The leaves on a couple of the Setton onion sets were not looking as good or as well-developed as the others in the same bed. On closer inspection it was clear the young bulbs were probably dying so I pulled them to take a closer look. The bulbs were soft and spongy to the touch and when I peeled the outer skin away the bulb was transparent.
A very small worm (just about visible in the above photo, not a maggot) crawled out from one of the bulbs. The rest of the onions growing look OK, the leaves are much more developed and deep green. I decided to check the young bulbs by removing a little of the soil to expose the necks, they also feel spongy. Should I pull these out too? Can anyone shed any light on what this could be? I grew Setton and Red Baron last year (in a different bed) and did really well with them. I bought the sets this year from the same supplier.
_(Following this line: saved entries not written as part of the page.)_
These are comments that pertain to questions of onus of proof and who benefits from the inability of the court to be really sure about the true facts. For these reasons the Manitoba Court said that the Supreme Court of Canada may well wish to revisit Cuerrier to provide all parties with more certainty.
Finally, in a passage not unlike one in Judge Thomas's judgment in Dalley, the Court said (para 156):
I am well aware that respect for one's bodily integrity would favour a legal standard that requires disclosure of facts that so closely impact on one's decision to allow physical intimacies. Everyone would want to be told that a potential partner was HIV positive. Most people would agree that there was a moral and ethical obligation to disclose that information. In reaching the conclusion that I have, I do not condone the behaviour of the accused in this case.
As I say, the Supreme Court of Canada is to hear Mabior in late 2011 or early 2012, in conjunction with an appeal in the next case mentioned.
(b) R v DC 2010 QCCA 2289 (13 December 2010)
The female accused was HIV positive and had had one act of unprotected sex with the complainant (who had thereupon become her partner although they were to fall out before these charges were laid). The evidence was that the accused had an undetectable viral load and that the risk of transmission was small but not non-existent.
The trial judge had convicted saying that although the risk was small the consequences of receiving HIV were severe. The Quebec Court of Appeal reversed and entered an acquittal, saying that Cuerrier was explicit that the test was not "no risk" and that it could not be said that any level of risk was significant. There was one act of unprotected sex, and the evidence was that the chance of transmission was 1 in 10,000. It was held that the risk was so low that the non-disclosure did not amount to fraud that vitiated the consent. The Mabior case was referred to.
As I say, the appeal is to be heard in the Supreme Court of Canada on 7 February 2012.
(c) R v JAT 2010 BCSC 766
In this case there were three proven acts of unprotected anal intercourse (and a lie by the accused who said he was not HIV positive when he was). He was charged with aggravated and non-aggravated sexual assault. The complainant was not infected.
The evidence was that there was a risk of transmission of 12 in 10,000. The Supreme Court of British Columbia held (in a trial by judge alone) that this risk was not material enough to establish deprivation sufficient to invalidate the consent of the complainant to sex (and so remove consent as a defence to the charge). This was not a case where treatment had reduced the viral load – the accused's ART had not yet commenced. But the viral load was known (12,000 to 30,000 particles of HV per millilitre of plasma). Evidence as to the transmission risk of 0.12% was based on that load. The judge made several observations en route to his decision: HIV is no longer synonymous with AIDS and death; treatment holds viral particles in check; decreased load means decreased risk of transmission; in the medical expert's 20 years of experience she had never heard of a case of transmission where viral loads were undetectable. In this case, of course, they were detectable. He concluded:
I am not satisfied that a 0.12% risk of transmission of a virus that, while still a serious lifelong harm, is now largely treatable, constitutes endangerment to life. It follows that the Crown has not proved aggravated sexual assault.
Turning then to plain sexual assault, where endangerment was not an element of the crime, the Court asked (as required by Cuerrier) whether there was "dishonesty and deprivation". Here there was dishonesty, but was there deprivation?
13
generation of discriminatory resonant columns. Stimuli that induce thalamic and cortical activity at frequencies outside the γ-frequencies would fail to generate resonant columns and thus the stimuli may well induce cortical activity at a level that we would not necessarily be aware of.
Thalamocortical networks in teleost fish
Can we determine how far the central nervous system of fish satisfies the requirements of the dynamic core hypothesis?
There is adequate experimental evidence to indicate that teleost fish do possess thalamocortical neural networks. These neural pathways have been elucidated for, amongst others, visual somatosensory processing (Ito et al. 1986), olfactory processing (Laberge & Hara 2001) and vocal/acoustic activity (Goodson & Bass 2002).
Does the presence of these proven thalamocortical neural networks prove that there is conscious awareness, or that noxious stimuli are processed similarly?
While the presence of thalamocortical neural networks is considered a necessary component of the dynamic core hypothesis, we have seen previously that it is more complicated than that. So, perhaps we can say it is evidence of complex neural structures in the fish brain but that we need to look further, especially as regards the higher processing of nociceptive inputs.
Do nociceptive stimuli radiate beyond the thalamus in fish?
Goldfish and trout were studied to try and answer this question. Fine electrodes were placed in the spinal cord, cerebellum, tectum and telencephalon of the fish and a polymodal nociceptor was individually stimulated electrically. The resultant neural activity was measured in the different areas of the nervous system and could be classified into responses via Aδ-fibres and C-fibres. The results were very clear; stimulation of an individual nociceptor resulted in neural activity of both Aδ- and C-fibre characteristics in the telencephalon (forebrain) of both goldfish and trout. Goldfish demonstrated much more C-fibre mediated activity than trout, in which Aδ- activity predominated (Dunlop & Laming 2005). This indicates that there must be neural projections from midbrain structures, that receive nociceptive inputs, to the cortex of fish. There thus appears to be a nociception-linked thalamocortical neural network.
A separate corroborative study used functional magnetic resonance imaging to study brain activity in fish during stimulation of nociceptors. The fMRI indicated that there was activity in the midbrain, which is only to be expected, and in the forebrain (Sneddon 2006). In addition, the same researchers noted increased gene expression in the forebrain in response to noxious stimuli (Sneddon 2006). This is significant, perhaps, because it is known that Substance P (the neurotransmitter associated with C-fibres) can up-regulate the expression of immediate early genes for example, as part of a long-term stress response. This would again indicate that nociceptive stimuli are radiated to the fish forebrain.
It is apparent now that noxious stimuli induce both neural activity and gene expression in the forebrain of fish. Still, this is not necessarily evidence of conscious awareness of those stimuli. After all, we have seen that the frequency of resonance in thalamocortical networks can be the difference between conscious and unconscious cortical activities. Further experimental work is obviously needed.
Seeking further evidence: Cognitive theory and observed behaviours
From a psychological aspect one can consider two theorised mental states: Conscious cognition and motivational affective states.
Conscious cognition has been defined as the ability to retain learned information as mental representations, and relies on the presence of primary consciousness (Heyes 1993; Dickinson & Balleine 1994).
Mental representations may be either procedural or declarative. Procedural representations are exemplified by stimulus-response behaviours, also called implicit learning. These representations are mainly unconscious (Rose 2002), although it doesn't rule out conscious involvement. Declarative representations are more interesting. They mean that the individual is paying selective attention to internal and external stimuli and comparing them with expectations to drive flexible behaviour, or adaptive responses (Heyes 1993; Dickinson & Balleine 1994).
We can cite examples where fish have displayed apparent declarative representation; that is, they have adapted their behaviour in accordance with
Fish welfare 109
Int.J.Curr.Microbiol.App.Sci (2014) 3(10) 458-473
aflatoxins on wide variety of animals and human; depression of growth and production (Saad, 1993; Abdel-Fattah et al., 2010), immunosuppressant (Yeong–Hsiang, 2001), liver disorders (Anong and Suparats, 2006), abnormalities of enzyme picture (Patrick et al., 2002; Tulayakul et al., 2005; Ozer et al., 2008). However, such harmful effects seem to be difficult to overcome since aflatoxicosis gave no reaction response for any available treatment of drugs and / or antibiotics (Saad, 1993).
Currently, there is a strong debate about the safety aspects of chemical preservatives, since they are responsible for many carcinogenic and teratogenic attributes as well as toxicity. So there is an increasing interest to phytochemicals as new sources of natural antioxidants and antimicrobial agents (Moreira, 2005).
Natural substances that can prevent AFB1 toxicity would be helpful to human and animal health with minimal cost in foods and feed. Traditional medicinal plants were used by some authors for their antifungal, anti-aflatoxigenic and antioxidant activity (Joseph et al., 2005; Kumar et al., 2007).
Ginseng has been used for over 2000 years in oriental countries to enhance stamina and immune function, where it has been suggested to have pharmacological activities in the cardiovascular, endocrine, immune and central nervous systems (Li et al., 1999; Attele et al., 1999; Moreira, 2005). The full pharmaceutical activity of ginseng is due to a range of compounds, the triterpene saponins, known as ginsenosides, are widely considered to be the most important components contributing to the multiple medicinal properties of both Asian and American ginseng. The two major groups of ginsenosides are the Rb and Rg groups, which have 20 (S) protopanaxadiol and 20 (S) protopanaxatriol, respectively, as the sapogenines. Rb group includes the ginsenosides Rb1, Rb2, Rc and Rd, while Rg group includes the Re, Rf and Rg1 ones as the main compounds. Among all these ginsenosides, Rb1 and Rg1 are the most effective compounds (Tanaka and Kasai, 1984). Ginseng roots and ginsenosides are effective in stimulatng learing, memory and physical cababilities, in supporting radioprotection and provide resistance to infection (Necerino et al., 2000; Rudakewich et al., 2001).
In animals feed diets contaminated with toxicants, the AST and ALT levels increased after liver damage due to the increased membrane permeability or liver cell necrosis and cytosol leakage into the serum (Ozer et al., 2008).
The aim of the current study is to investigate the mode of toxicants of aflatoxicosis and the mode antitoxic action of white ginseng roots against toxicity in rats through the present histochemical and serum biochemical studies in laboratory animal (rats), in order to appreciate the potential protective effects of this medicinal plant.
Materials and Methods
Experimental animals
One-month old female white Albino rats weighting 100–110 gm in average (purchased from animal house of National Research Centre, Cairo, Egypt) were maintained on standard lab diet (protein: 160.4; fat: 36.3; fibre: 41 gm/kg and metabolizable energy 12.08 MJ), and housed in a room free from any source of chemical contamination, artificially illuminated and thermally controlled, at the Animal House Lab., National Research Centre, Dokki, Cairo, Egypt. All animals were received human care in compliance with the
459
I consulted my veg bible and looked at onion diseases and problems. I could see no evidence of white rot on the base of the young bulbs that I pulled, and I don’t think it could be onion fly because I couldn’t find any maggots, but I guess it could be. Neck rot I believe happens in storage rather than the soil? Correct me if I’m wrong. I cannot see any fungal growths either. Could it be onion eelworm? So far I have pulled 3 bulbs with the same problem, (although no more sightings of tiny worms) it seems the Setton are most affected than the Red Baron although I’m really not sure if the spongy feel to the growing bulbs of both varieties is something to be concerned about.